__Your task__
In the GTX 1080 article, what are the GPU's base and boost clock speeds?

__Page extract__
GTX 1080 seems like such an odd product name, since it brings up the specter of gaming on a 1080p display. The GTX 1080 kills 1080p gaming dead, makes 1440p gaming the new normal, and finally puts 4K gaming within reach of a single GPU. While the GTX 1080 offers great performance, other attributes make the new GPU attractive for gamers. Let's be clear: the GTX 1080 represents the fastest single GPU graphics card you can buy, but performance may not be the primary reason to buy this card.
By the Numbers
Let's first touch on base specifications. Based on Nvidia's latest Pascal GPU architecture, Nvidia builds the GTX 1080 on a 16nm FinFET process at Taiwan's TSMC fab. This represents the first process shrink for an Nvidia GPU in two architectural generations, since the original Kepler-based GTX 680 moved to 28nm. FinFET technology incorporates transistors which extend vertically (the "fin"). FinFET reduces current leakage, enabling greater power efficiency. This allows Nvidia to build monster GPU chips without creating space heaters, if you will.
That process technology allows Nvidia to create 7.2 billion transistor GPU using a 314mm2 die, considerably smaller than the GTX 980 die while stuffing an additional two billion transistors. This smaller, denser chip clocks at 1.6GHz base clock and 1.73GHz in boost mode; the GPU looks like it offers substantial overclocking headroom, if that floats your boat.

__Raw data__
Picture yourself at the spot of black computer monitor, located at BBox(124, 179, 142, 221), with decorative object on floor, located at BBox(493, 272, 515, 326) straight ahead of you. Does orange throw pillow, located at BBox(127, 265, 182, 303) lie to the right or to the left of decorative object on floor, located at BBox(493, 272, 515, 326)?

__Reply__
1.6GHz base clock and 1.73GHz in boost mode.